Last week we learned about redlining and how this process impacted the way communities were separated for the housing market. To get caught up be sure to check out Part 1 & 2.

While redlining communities of color the FHA was also promoting the construction of suburbs as an affordable housing solution. For people of color though these too were forbidden to them. Even if you were able to afford housing in these suburbs many of them had strict rules against the sale of any of their houses to anyone who wasn’t white. Levittown, one of the most famous suburb development, had this printed in bold on all of their standard leases:

“Levittown homes must not be used or occupied by any person other than members of the Caucasian race.”

The government then continued developing and enhancing these suburbs further by funding for schools, fire departments, police, and even roads; some of which were built through “red” neighborhoods, displacing residents in order to make it easier to get to these suburbs. All of these unfair factors have shaped the life opportunities and the ability to accumulate wealth that so many white American families enjoy today.
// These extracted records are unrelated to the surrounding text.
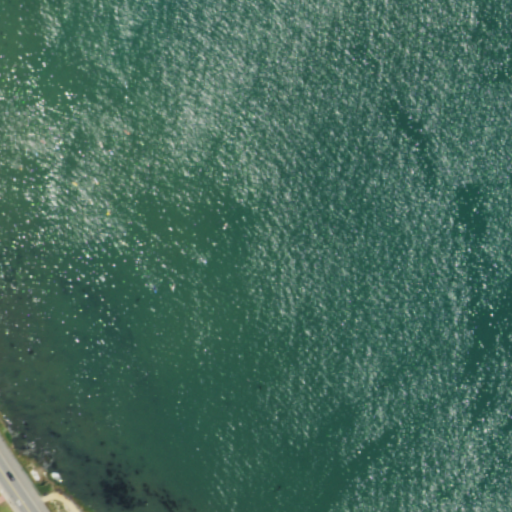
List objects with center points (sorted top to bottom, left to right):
park: (38, 476)
road: (19, 481)
road: (16, 490)
road: (54, 492)
road: (8, 493)
road: (7, 501)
Today because of the Fair Housing Act of 1968 we no longer see redlining happening in the present as it did in the 40’s and 50’s. Instead, we are once again witnessing the same displacement and marginalization but in the opposite direction. During the mid-1900’s middle-class white families were moving away from cities and into the suburbs. Now, they are moving into the previously neglected inner-city neighborhoods. This is a process known as Gentrification. In the book Gentrifier, author John Schlichtman defines gentrification as:

“the reinvestment of real estate investment money or capital into dis-invested, devalued, centrally-located neighborhoods, which fosters a new infrastructure for middle and high-income residents.”

The dis-investment and devaluing of these communities that Schlichtman talks about are directly correlated to governments defunding and redlining. So as new middle-class residents and businesses start to come into these communities and buying relatively cheap properties – reinvestment- there becomes a demand for properties, which drives up property value. As a result, landlords begin to increase rent in an effort to drive out their tenants to open up apartments for middle to high-class residents. In New York City, for example, the median rent value has risen by 75% since 2011. But gentrification isn’t just affecting residents it’s also taking a large toll on local businesses. As new businesses start to pop up they begin to cater to their wealthier residents which make it extremely difficult for the existing to stay afloat. This is evident in the way Whole Foods changed the neighborhood of Jamaica Plain in Boston. While Jamaica Plain already had a large and affordable supermarket called Hi-Lo, open since 1964 and known for selling Latin American products, it couldn’t compete with Whole Foods. The outcome of all of this is the destruction and destabilization of families, entire communities, and their culture.